Das Amtsgericht hat, nachdem auch die Staatsanwaltschaft Freispruch beantragte, den Jagdpächter freigesprochen (Az.: Cs 601 Js 137150/15). Die Zeiträume über die Dauer des Vorgangs hätten sich erheblich widersprochen, die Ansicht des Jagdpächters, die Krähe sei nach dem ersten Schuss verendet gewesen, war nicht zu widerlegen und letztlich sei das erneute Herausholen des Gewehrs aus dem Auto, um unmittelbar vor dem Fang des eigenen Hundes mit Schrot auf die Krähe zu schießen, weder waidgerecht noch angezeigt gewesen. Auf den Freispruch hin hat die Zeugin den Sitzungssaal wohl empört verlassen, weil sie die Türe laut ins Schloss fallen ließ.

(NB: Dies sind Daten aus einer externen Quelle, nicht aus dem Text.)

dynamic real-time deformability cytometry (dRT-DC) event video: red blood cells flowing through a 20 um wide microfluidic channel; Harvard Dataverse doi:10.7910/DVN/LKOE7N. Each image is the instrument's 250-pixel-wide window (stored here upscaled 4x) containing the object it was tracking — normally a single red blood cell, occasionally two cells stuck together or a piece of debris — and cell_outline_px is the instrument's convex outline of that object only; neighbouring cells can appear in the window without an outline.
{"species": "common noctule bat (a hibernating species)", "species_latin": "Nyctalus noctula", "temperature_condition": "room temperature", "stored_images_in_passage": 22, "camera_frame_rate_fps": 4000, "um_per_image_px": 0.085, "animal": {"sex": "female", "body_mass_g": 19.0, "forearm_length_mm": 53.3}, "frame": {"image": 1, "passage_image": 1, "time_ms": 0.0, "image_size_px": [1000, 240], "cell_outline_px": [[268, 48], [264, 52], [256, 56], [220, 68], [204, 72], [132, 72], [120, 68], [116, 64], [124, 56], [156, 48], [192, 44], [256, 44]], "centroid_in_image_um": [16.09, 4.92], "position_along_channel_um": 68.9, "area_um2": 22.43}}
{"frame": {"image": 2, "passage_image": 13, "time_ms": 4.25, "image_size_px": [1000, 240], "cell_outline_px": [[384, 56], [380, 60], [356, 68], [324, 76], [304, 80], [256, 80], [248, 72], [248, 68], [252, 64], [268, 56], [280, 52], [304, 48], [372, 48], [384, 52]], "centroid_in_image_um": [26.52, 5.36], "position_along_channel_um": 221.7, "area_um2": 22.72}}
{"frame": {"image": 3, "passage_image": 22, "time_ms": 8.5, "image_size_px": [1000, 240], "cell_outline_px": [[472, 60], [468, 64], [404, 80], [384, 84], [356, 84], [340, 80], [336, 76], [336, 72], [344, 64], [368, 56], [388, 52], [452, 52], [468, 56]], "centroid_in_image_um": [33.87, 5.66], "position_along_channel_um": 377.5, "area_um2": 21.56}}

Der Fall zeigt, dass Jagdhandlungen - wie überhaupt alle Vorgänge, die mit Waffen in Zusammenhang stehen - von einer höchst sensibilisierten Öffentlichkeit sehr kritisch wahrgenommen werden. Was früher gängige Praxis war, läuft heute Gefahr, mit Straftatbeständen, wie beispielsweise Tierquälerei, in einen Topf geworfen zu werden. Das Gericht war sichtlich interessiert daran, zu erfahren, wie mit Wild umgegangen wird, das durch einen Schrotschuss verletzt wurde. Dass ein Hund zum Apportieren geschickt wird und sich dabei herausstellt, dass das vermeintlich verendete Flugwild plötzlich höchst lebendig wird, ist jedenfalls für diejenigen, die noch die Zeiten der Rebhuhn- und Fasanenjagd regelmäßig miterlebt haben, eine Selbstverständlichkeit. Dass daraufhin das Finden, Ergreifen und Apportieren des angebleiten Flugwilds eine typische Aufgabe des firmen Hundes war und nur in Ausnahmefällen weitere Schüsse auf das verletzte Wild abgegeben wurden, war ebenso gängige Praxis.